**Job item:**
What you write must match, character for character, the lines from the one with "focal_mm: 4.8" down to the one with "exposure_s: 1/400" in the listing below, minus its pictures.

**Data extracts:**
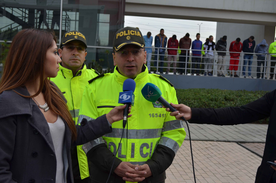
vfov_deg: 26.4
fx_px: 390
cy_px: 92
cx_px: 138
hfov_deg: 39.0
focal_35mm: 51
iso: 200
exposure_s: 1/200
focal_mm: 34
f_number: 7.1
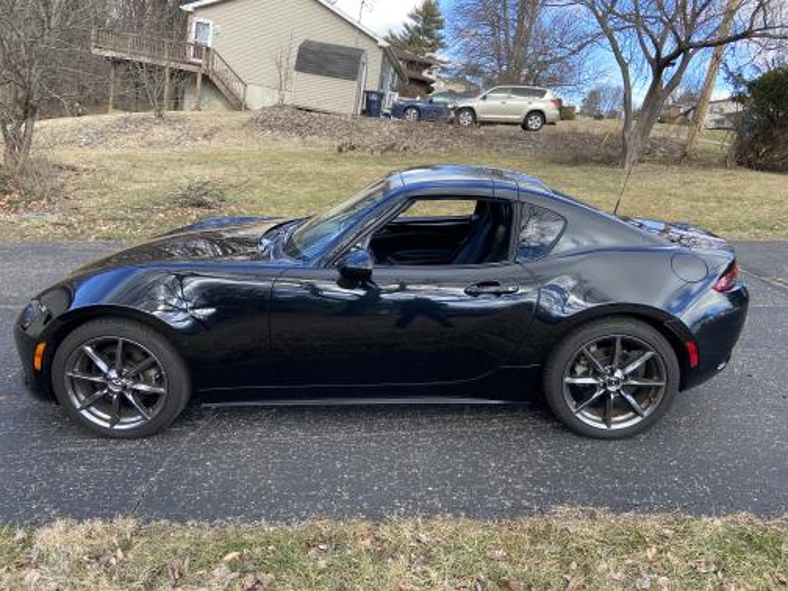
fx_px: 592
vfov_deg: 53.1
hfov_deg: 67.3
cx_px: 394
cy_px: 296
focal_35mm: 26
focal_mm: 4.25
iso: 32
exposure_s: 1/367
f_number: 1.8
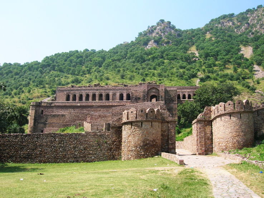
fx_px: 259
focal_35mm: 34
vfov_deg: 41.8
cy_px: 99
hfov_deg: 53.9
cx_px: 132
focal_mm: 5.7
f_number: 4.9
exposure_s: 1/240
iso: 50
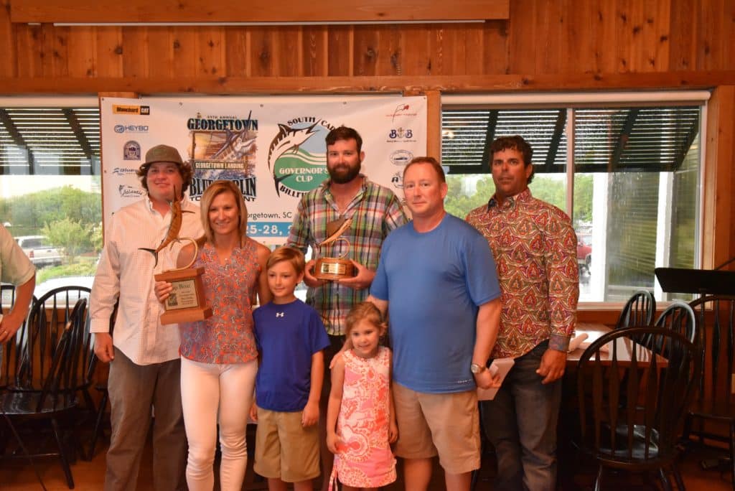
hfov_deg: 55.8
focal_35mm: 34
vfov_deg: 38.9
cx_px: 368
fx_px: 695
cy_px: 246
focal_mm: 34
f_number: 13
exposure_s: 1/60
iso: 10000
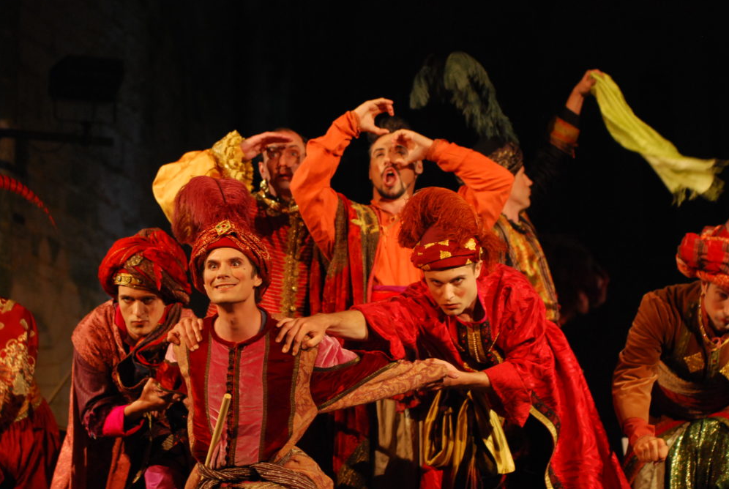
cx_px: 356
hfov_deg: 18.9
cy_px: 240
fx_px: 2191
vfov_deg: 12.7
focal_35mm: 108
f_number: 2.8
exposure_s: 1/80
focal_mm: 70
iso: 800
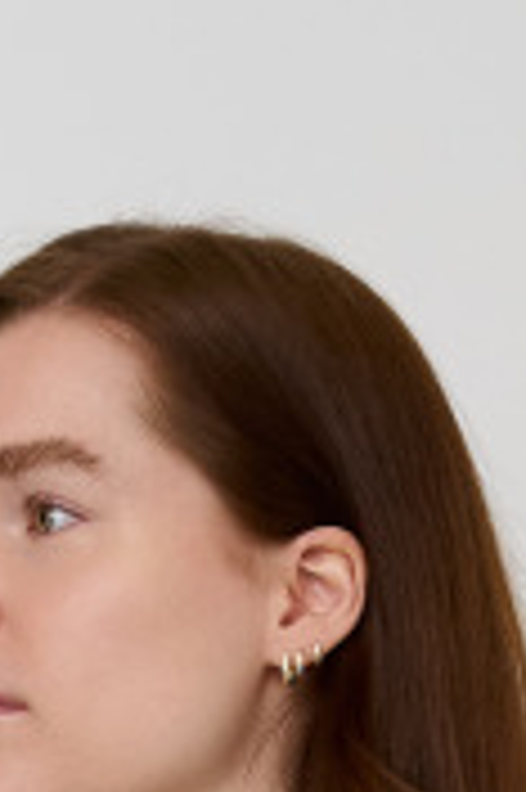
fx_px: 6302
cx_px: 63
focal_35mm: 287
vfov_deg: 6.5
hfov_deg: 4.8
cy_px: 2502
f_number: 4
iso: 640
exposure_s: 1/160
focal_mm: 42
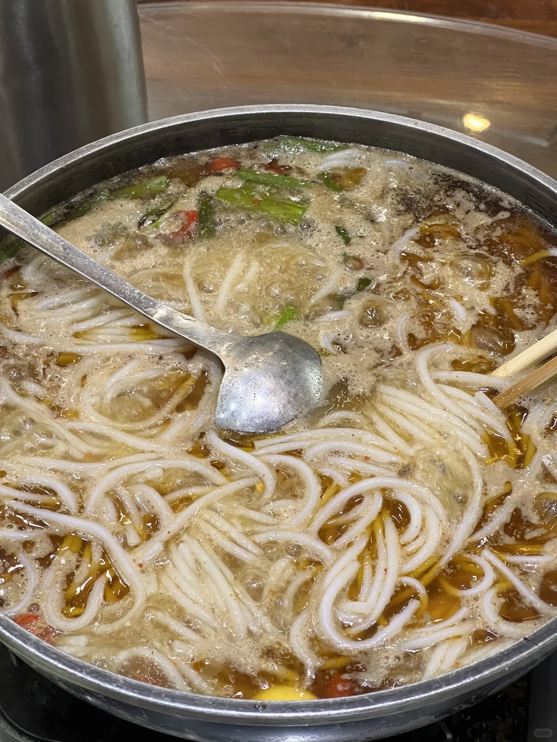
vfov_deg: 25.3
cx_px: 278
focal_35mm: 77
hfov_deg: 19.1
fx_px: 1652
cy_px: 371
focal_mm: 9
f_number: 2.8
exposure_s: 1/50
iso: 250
--
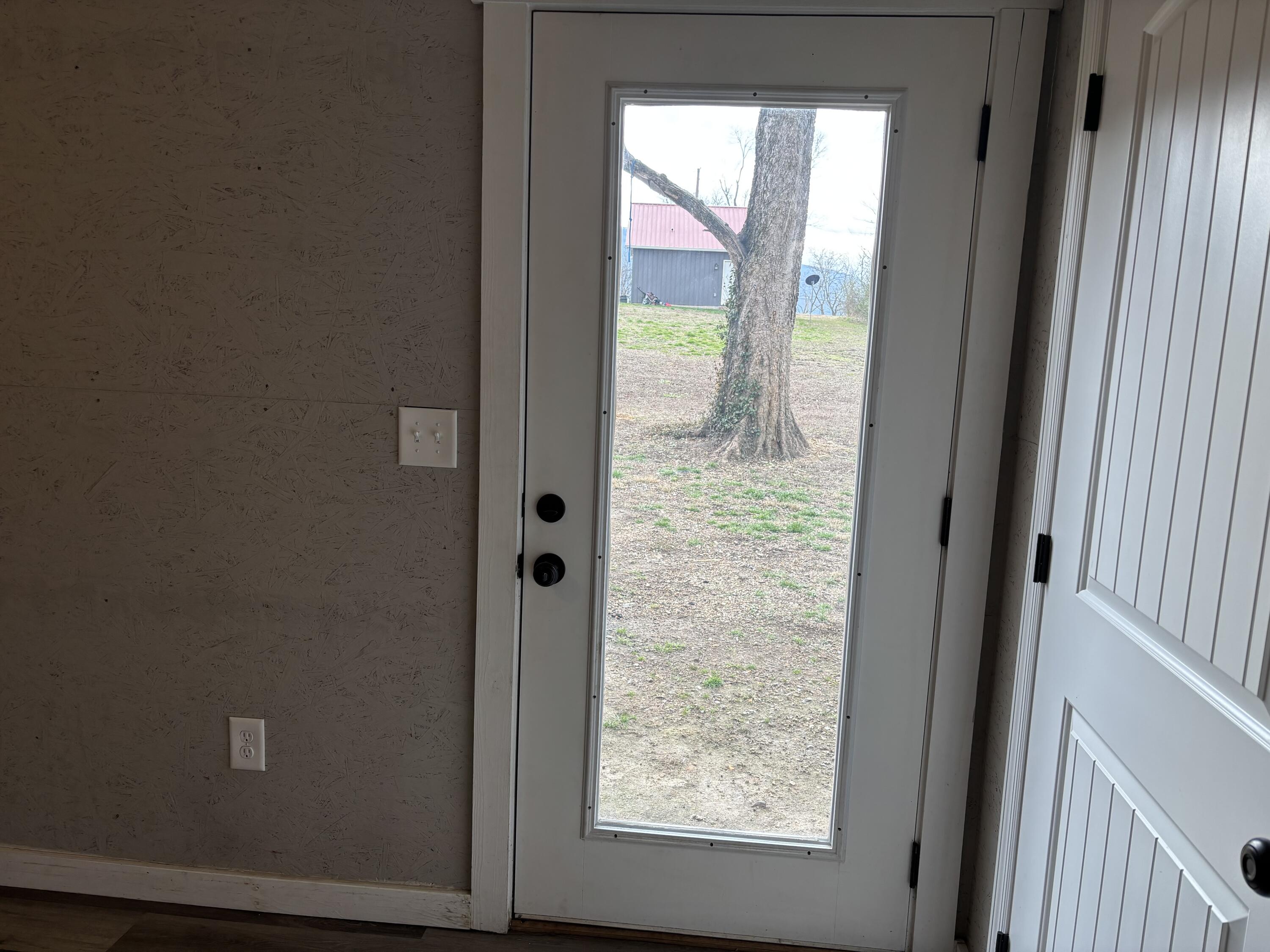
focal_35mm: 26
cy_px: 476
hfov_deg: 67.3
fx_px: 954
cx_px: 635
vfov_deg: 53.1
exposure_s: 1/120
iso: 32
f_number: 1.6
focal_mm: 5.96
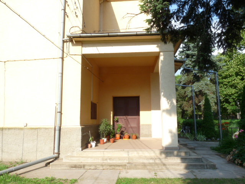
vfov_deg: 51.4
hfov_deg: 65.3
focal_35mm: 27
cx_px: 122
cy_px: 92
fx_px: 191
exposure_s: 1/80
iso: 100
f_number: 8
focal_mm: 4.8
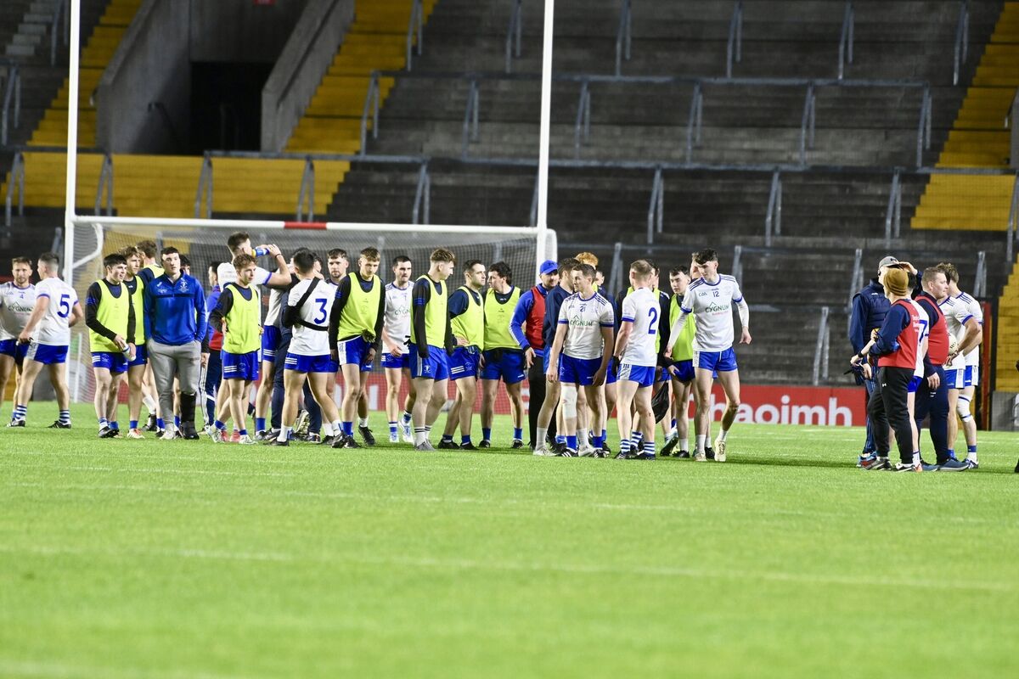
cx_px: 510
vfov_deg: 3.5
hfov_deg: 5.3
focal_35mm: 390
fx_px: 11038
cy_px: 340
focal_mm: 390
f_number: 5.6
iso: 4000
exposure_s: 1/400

**Response box:**
focal_mm: 4.8
cx_px: 510
vfov_deg: 3.5
hfov_deg: 5.3
focal_35mm: 390
fx_px: 11038
cy_px: 340
focal_mm: 390
f_number: 5.6
iso: 4000
exposure_s: 1/400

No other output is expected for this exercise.